To ensure a response from field doctors, the questionnaire was only 1 page. Because of the short length of the questionnaire, there were only 4 age groups of patients listed: children, adolescents, adults, and the aged. The survey described a consensus about the value of MC for all 4 patient groups. This was a consistent response, considering the high percentage of patients recommended to receive MC. In addition, there is a prevalent belief that preventive MC services are helpful in a variety of visceral conditions and musculoskeletal problems. Because of the eclectic nature of the therapies used in MC and because it is standard medical practice to make exercise, nutritional, and other recommendations for many visceral problems, it is not surprising that chiropractors would also address these conditions. It was beyond the scope of this initial study to ascertain to what extent chiropractors believe specific visceral and musculoskeletal conditions benefit specific therapeutic components of MC. Five different purposes for MC were given with this survey. Relatively strong agreement was found for all but 1 (ie, the prevention of subluxation). Slightly more than half of chiropractors believed MC was valuable for this purpose. This response raises questions about the belief system of chiropractors because it relates to prevention and the subluxation concept. If MC cannot prevent subluxation, how is it prevented? Future studies should be directed at exploring wellness and prevention in the context of subluxation.


The 658 doctors who responded to the survey were relatively unaware of the scarce research that supports the use of MC. Forty percent believed that “chiropractic research adequately supports the value of MC” and <7% strongly disagreed with that statement. This misconception exists despite the fact that the deficiency in supporting research has been brought to the profession’s attention on many occasions by both the medical community and those involved in chiropractic research. [32-35] The survey did establish that the overwhelming majority (93.4%) of the profession agreed that there was a need for further research. The research issue questions the education of chiropractors as it relates to MC. Future research should be directed at why there is such a strong belief in the value of the spinal manipulation component of MC among both new and established chiropractors. In what manner is this subject addressed in chiropractic colleges and to what extent does practice experience have an impact on the belief in MC? One reason why chiropractors may believe that adequate research exists is simply because, as this survey suggests, MC includes a wide variety of well-researched health promotion components, including exercise, food supplementation, and diet.


The chiropractic profession has had a historic interest in and emphasis on health promotion and prevention, often referred to as MC. The literature to date consists primarily of individual opinions that, based on this work, have often misrepresented the motivation, therapeutic components, extent of use, and other elements of MC. The respondents to this survey, like their European and Australian counterparts, strongly believe in the preventive and health-promoting merits of periodic visits for MC. MC is believed to benefit patients of all ages for a wide variety of visceral and musculoskeletal conditions.
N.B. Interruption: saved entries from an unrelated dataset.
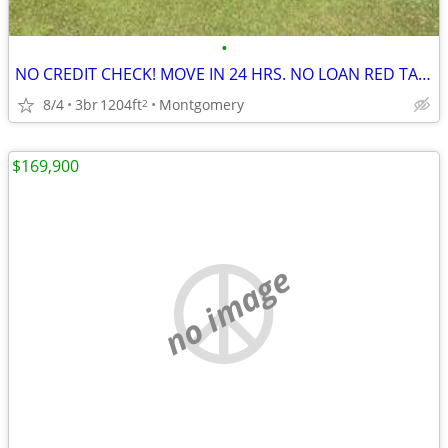
•
NO CREDIT CHECK! MOVE IN 24 HRS. NO LOAN RED TAPE
8/4
3br
1204ft
Montgomery
2
$169,900
no image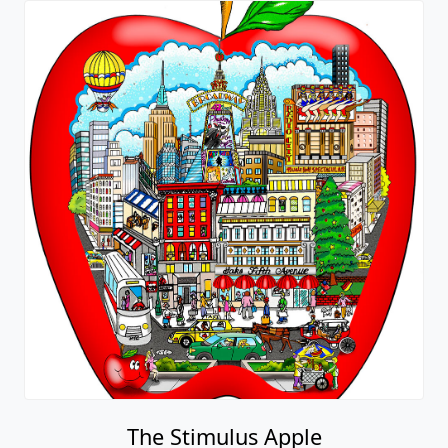
The Stimulus Apple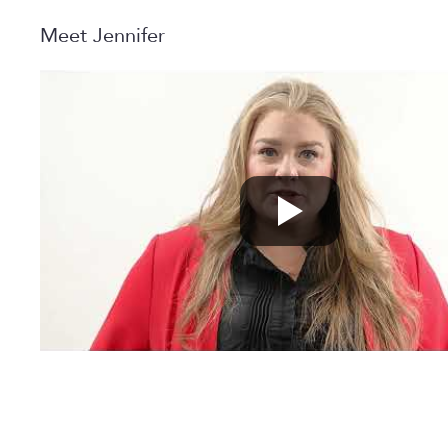
Meet Jennifer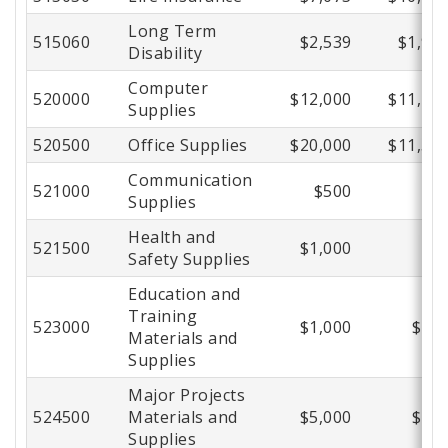
Long Term
515060
$2,539
$1,94
Disability
Computer
520000
$12,000
$11,28
Supplies
520500
Office Supplies
$20,000
$11,56
Communication
521000
$500
$
Supplies
Health and
521500
$1,000
$
Safety Supplies
Education and
Training
523000
$1,000
$20
Materials and
Supplies
Major Projects
524500
Materials and
$5,000
$73
Supplies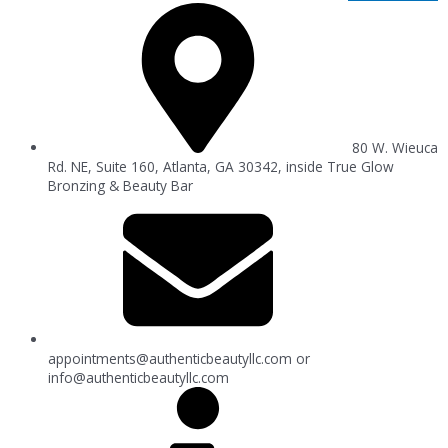
80 W. Wieuca
Rd. NE, Suite 160, Atlanta, GA 30342, inside True Glow
Bronzing & Beauty Bar
appointments@authenticbeautyllc.com
or
info@authenticbeautyllc.com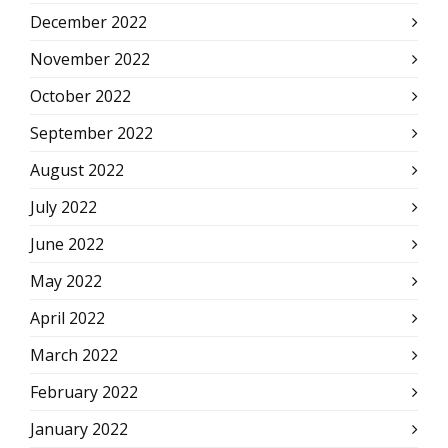
December 2022
November 2022
October 2022
September 2022
August 2022
July 2022
June 2022
May 2022
April 2022
March 2022
February 2022
January 2022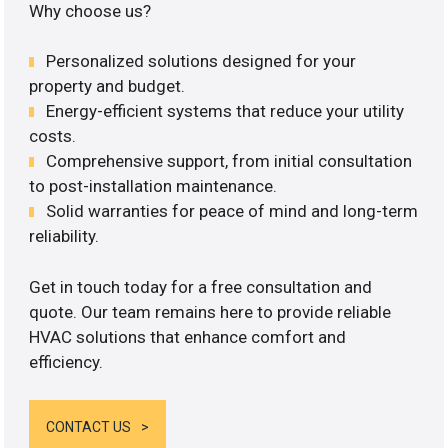
Why choose us?
Personalized solutions designed for your
property and budget.
Energy-efficient systems that reduce your utility
costs.
Comprehensive support, from initial consultation
to post-installation maintenance.
Solid warranties for peace of mind and long-term
reliability.
Get in touch today for a free consultation and
quote. Our team remains here to provide reliable
HVAC solutions that enhance comfort and
efficiency.
CONTACT US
Belief in the efficacy of MC translates into a high rate of recommendation to patients and a substantial economic impact on chiropractic practice. Although chiropractors with low new patient traffic tended to recommend MC services more often, both chiropractors with low and high new patient traffic believed that MC was valuable for promoting patient health. The recommendation that patients receive MC was also not related to practice income from MC. Therefore the belief in the value of MC appears to be motivated by its potential value to the patient and not for financial gain as some have suggested. Chiropractors concur that MC is not simply administering periodic manipulative treatments but rather that exercise, nutritional, and lifestyle recommendations are equal or nearly equal in importance.